According to the Journal, the Houthis have become one of the most adept groups in the world at using drones in war.
Its technology has evolved from small, propeller-powered surveillance drones to a larger plane-shaped model that can travel more than 900 miles at a speed of 150 mph, covering much of the Persian Gulf, including the Saudi and Emirati capitals, it said.
“We’ve been told at the Wall Street Journal that Houthis began with fairly rudimentary propeller-driven drones that can do damage, but first they are primarily used for surveillance and reconnaissance, not for attack,” WSJ reporter Warren P. Strobel said.
“As time went on, the Houthis became more proficient, and were able to actually conduct attacks, armed attacks, using drones,” he added.
The report pointed to Ansarullah’s attacks on Saudi Arabia’s Aramco refinery and an airport in Abu Dhabi in 2018 as the first drone attacks of the group.
“Soon after the Aramco attack on July 26, 2018, the Houthis claimed that they had attacked Abu Dhabi Airport, hundreds of miles from Yemen. And it did damage a truck and disrupted the flights for a short period of time,” WSJ reporter Dion Nissenbaum said.
“Of course the Houthis claimed the attack, and there were celebrations in the streets. The government of the Emirates denied there had been a successful drone attack.

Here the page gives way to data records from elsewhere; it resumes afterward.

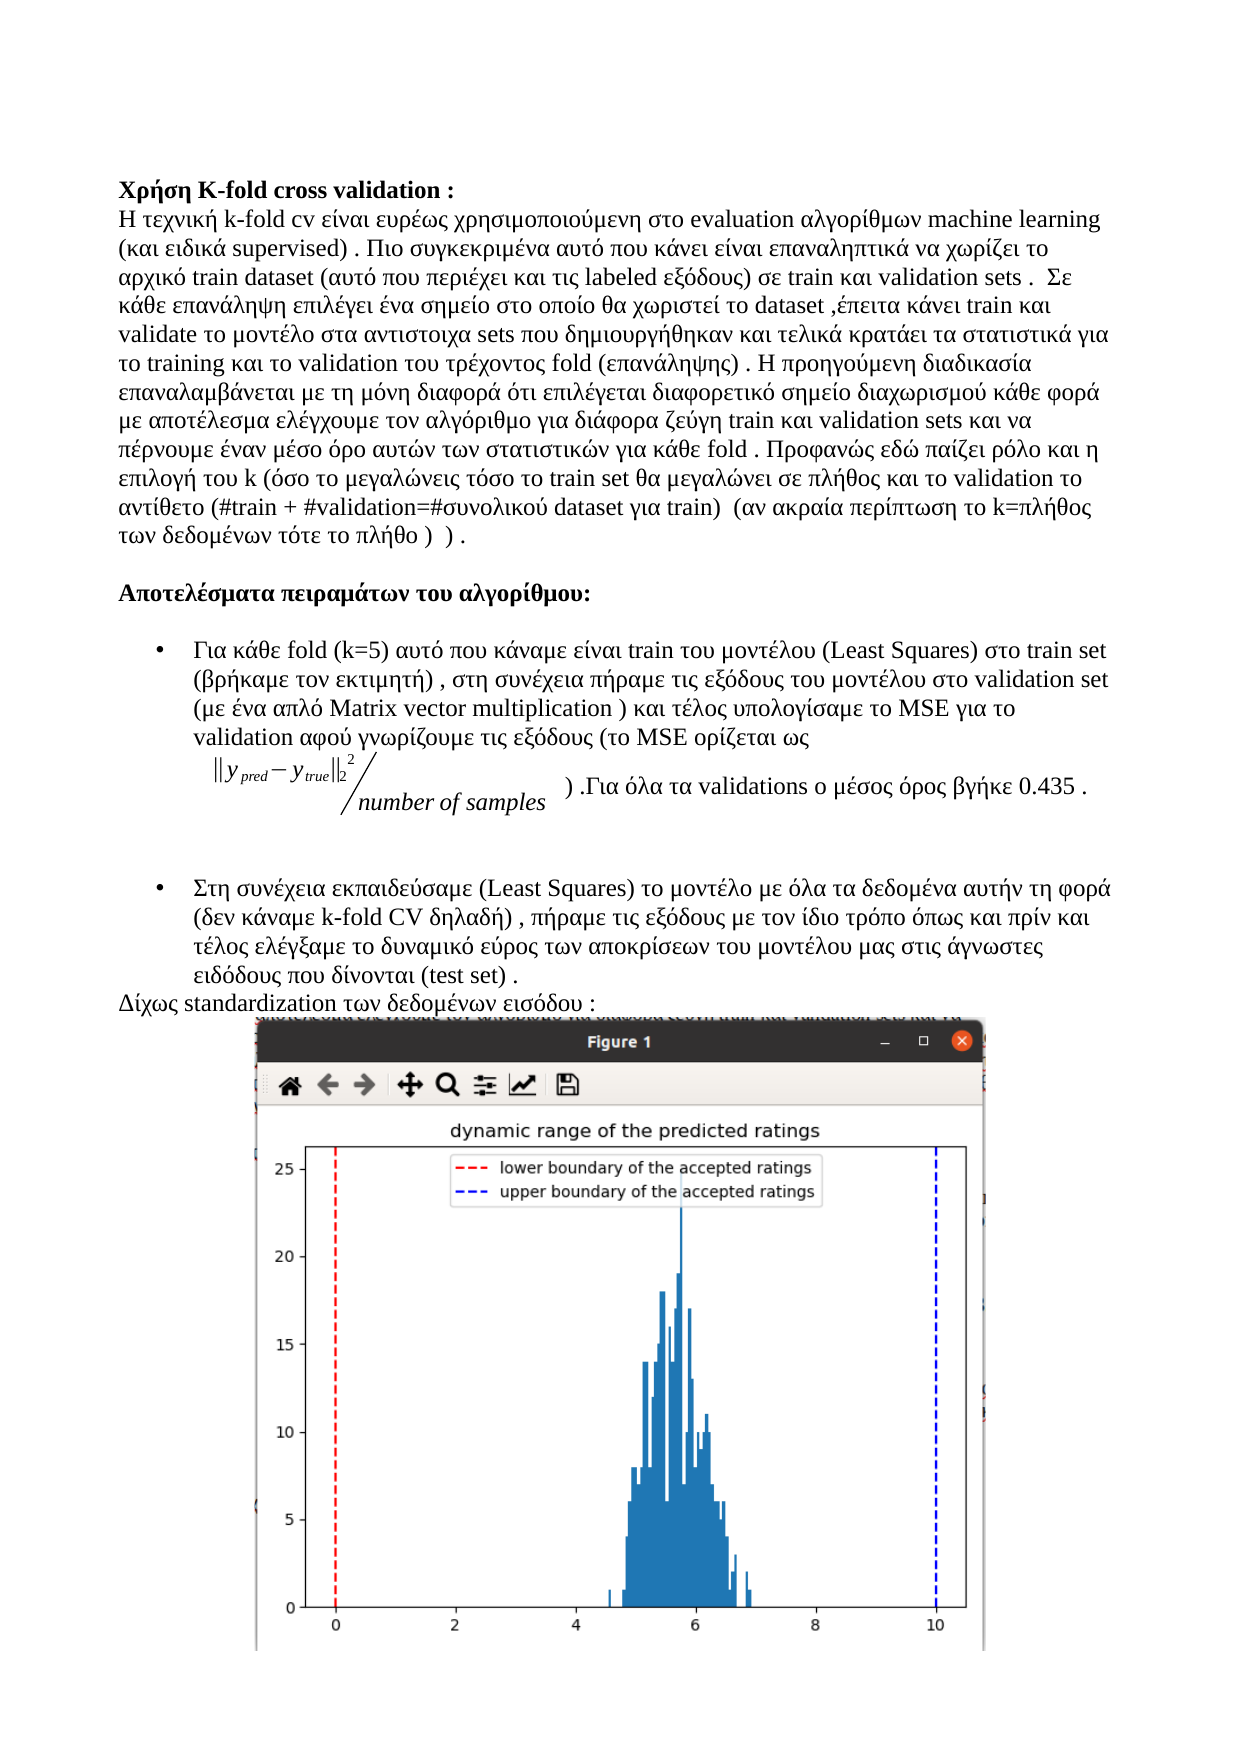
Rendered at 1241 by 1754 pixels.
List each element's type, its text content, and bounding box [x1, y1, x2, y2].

text H τεχνική k-fold cv είναι ευρέως χρησιμοποιούμενη στο evaluation αλγορίθμων machine learning (και ειδικά supervised) . Πιο συγκεκριμένα αυτό που κάνει είναι επαναληπτικά να χωρίζει το αρχικό train dataset (αυτό που περιέχει και τις labeled εξόδους) σε train και validation sets . Σε κάθε επανάληψη επιλέγει ένα σημείο στο οποίο θα χωριστεί το dataset ,έπειτα κάνει train και validate το μοντέλο στα αντιστοιχα sets που δημιουργήθηκαν και τελικά κρατάει τα στατιστικά για το training και το validation του τρέχοντος fold (επανάληψης) . Η προηγούμενη διαδικασία επαναλαμβάνεται με τη μόνη διαφορά ότι επιλέγεται διαφορετικό σημείο διαχωρισμού κάθε φορά με αποτέλεσμα ελέγχουμε τον αλγόριθμο για διάφορα ζεύγη train και validation sets και να πέρνουμε έναν μέσο όρο αυτών των στατιστικών για κάθε fold . Προφανώς εδώ παίζει ρόλο και η επιλογή του k (όσο το μεγαλώνεις τόσο το train set θα μεγαλώνει σε πλήθος και το validation το αντίθετο (#train + #validation=#συνολικού dataset για train) (αν ακραία περίπτωση το k=πλήθος των δεδομένων τότε το πλήθο ) ) . [118, 204, 1122, 549]
picture [254, 1017, 986, 1651]
list Για κάθε fold (k=5) αυτό που κάναμε είναι train του μοντέλου (Least Squares) στο train set (βρήκαμε τον εκτιμητή) , στη συνέχεια πήραμε τις εξόδους του μοντέλου στο validation set (με ένα απλό Matrix vector multiplication ) και τέλος υπολογίσαμε το MSE για το validation αφού γνωρίζουμε τις εξόδους (το MSE ορίζεται ως ) .Για όλα τα validations o μέσος όρος βγήκε 0.435 . [156, 636, 1122, 816]
text Χρήση K-fold cross validation : [118, 176, 1122, 204]
text Δίχως standardization των δεδομένων εισόδου : [118, 988, 1122, 1017]
text Αποτελέσματα πειραμάτων του αλγορίθμου: [118, 578, 1122, 607]
list Στη συνέχεια εκπαιδεύσαμε (Least Squares) το μοντέλο με όλα τα δεδομένα αυτήν τη φορά (δεν κάναμε k-fold CV δηλαδή) , πήραμε τις εξόδους με τον ίδιο τρόπο όπως και πρίν και τέλος ελέγξαμε το δυναμικό εύρος των αποκρίσεων του μοντέλου μας στις άγνωστες ειδόδους που δίνονται (test set) . [156, 873, 1122, 988]
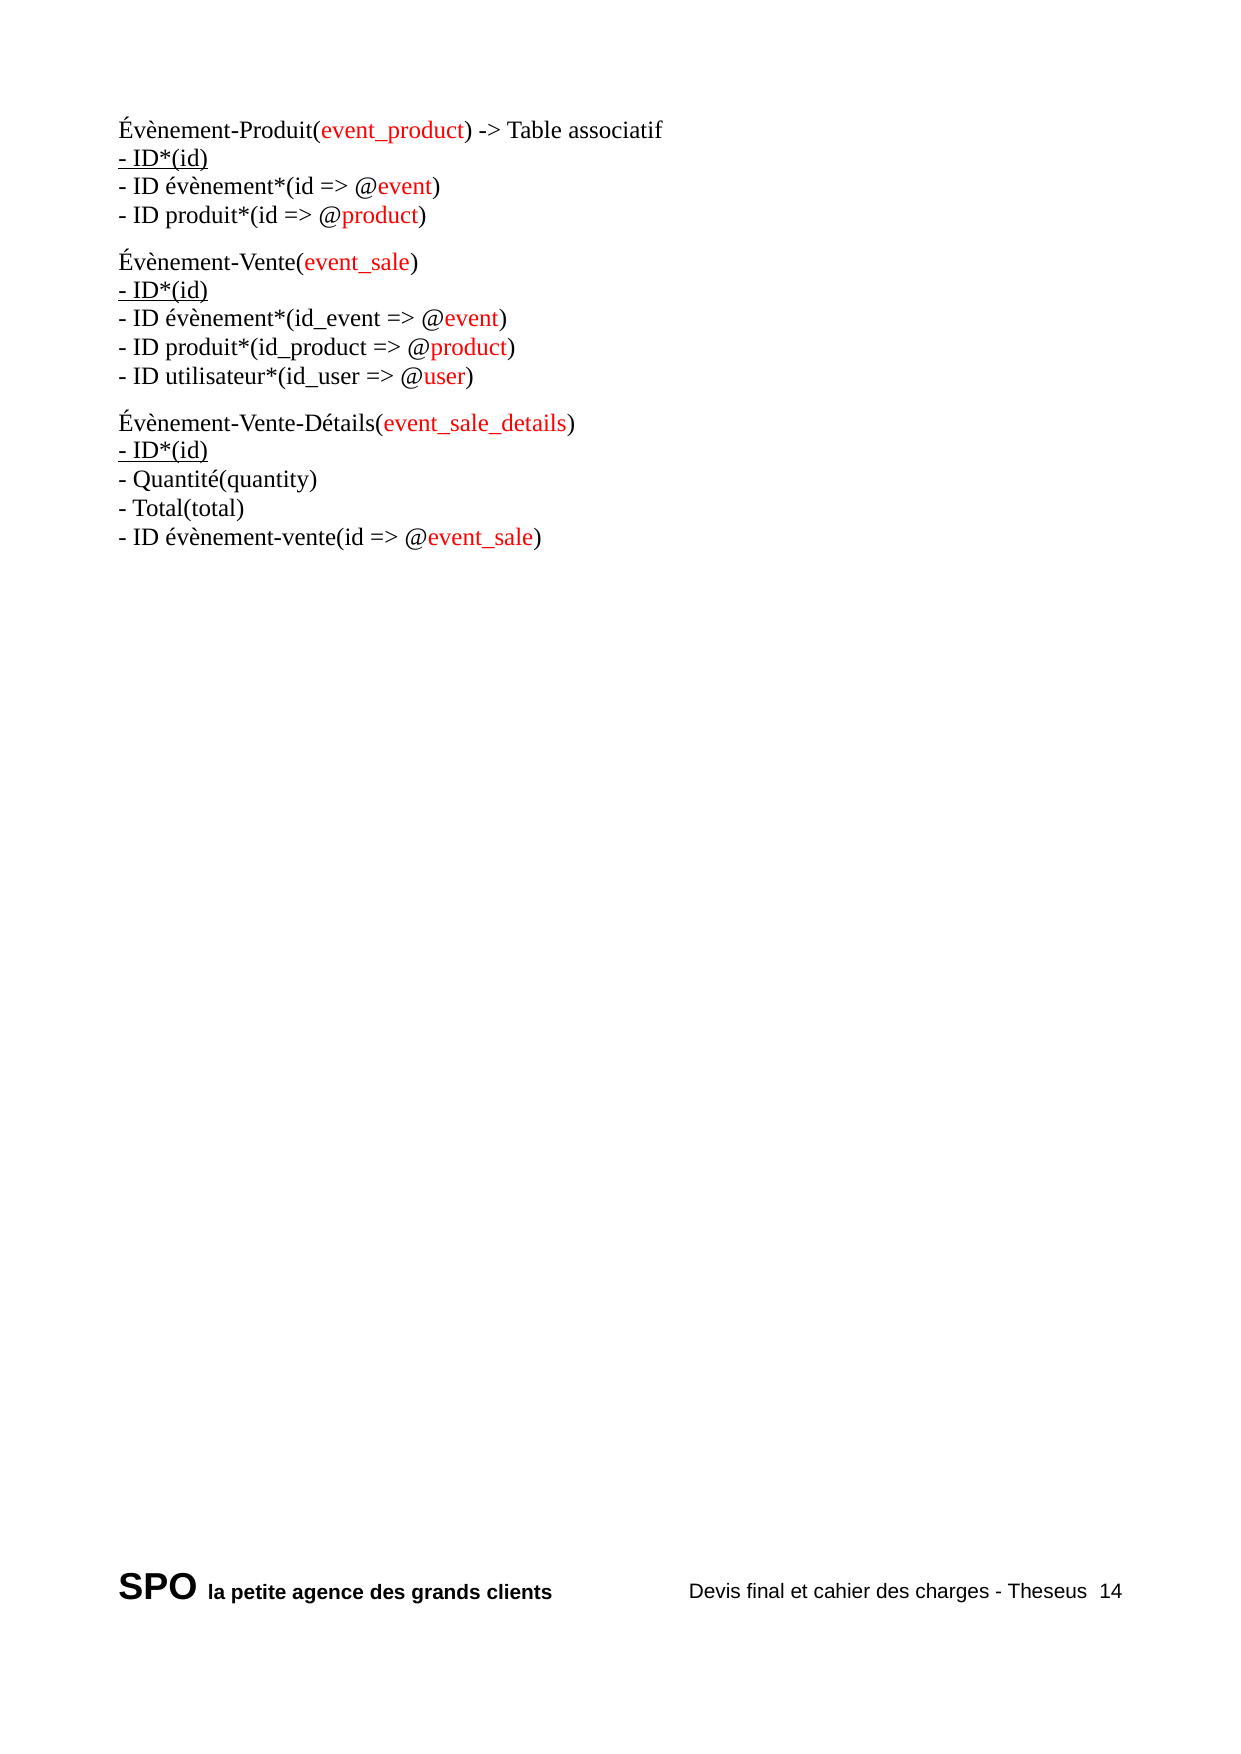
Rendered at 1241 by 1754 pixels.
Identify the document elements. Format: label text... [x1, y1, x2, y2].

text Évènement-Vente(event_sale) [118, 250, 1122, 275]
text - ID évènement*(id_event => @event) [118, 304, 1122, 333]
text - Total(total) [118, 493, 1122, 522]
text - ID*(id) [118, 143, 1122, 172]
text Évènement-Vente-Détails(event_sale_details) [118, 411, 1122, 436]
text - ID*(id) [118, 436, 1122, 465]
text - ID évènement*(id => @event) [118, 172, 1122, 201]
text Évènement-Produit(event_product) -> Table associatif [118, 118, 1122, 143]
text - ID produit*(id_product => @product) [118, 333, 1122, 361]
text - ID*(id) [118, 275, 1122, 304]
text - ID évènement-vente(id => @event_sale) [118, 522, 1122, 551]
text - ID utilisateur*(id_user => @user) [118, 361, 1122, 390]
text - Quantité(quantity) [118, 465, 1122, 493]
text - ID produit*(id => @product) [118, 201, 1122, 229]
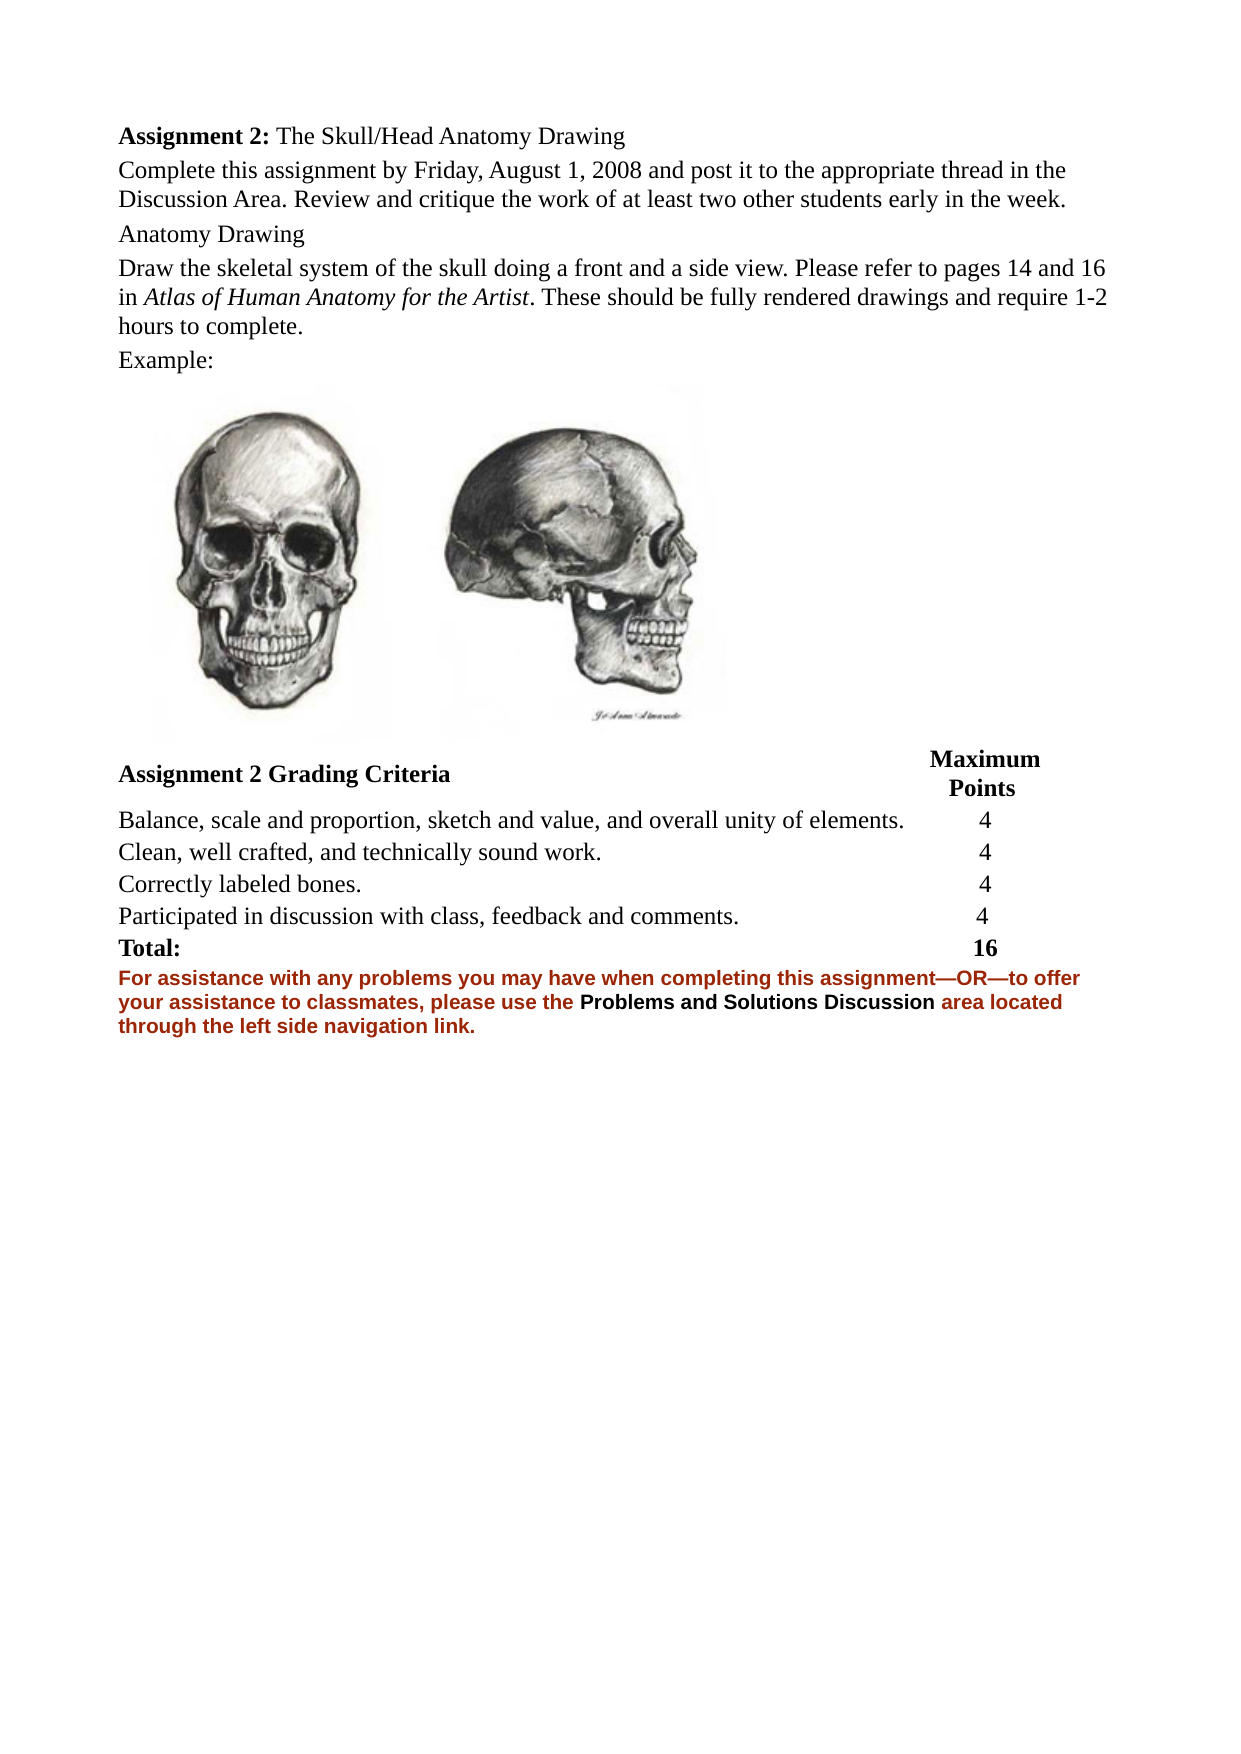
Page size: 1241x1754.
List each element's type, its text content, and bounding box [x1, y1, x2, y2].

We were told by current and former officials that the US sort of went along with the story,” Strobel said.
"The reason for the cover story was that there was this concern that had it gone publicly known that there was a successful attack, even though the damage was somewhat marginal, it could have had widespread economic ramifications for UAE and other countries in the [Persian] Gulf region," he added.
According to Strobel, several sources later told the Wall Street Journal that “despite the denial at the time, this attack did indeed happen.”
The WSJ report also highlighted a Yemeni drone attack on an air base in the country’s southwestern province of Lahij in January 2019, during which General Saleh Zindani, deputy army chief of staff of former Yemeni president, sustained severe injuries and later succumbed to the wounds.
The report described the attack as the world’s first known assassination of a foreign government official using a drone.
“They are probably the most proficient group around the world, outside of governments, in using drones,” Strobel said.
The spokesman for Yemeni Armed Forces had earlier this year said army troopers and allied fighters from Popular Committees have a large number of domestically-developed combat drones and ballistic missiles in their inventory, and 2019 will be the “year of Yemeni combat drones.”
He said Yemeni forces have manufactured several state-of-the-art combat drones and ballistic missiles, which will be put on display in the near future.
Missile attack on Saudi aggressors
The Yemeni army on Thursday night targeted a gathering of Saudi mercenaries in southwest of the kingdom with four missiles.
According to Yemen’s Al-Masirah, the Zelzal-1 Yemeni-made missiles hit the Saudi forces in al-Raboah near Asir region.
The report did not mention the number of casualties caused by the attack.
Saudi Arabia invaded Yemen in 2015 with the aim of reinstating former president Abd Rabbuh Mansour Hadi who resigned amid a political deadlock in January 2015 and then fled to Riyadh.
According to new figures from the United Nations, the Saudi war in Yemen will have claimed about 102,000 lives by the end of 2019, indicating that the invasion has killed far more people than previously reported.
A number of Western countries, the US and Britain in particular, are accused of being complicit in the ongoing aggression as they supply the Riyadh regime with advanced weapons and military equipment as well as logistical and intelligence assistance.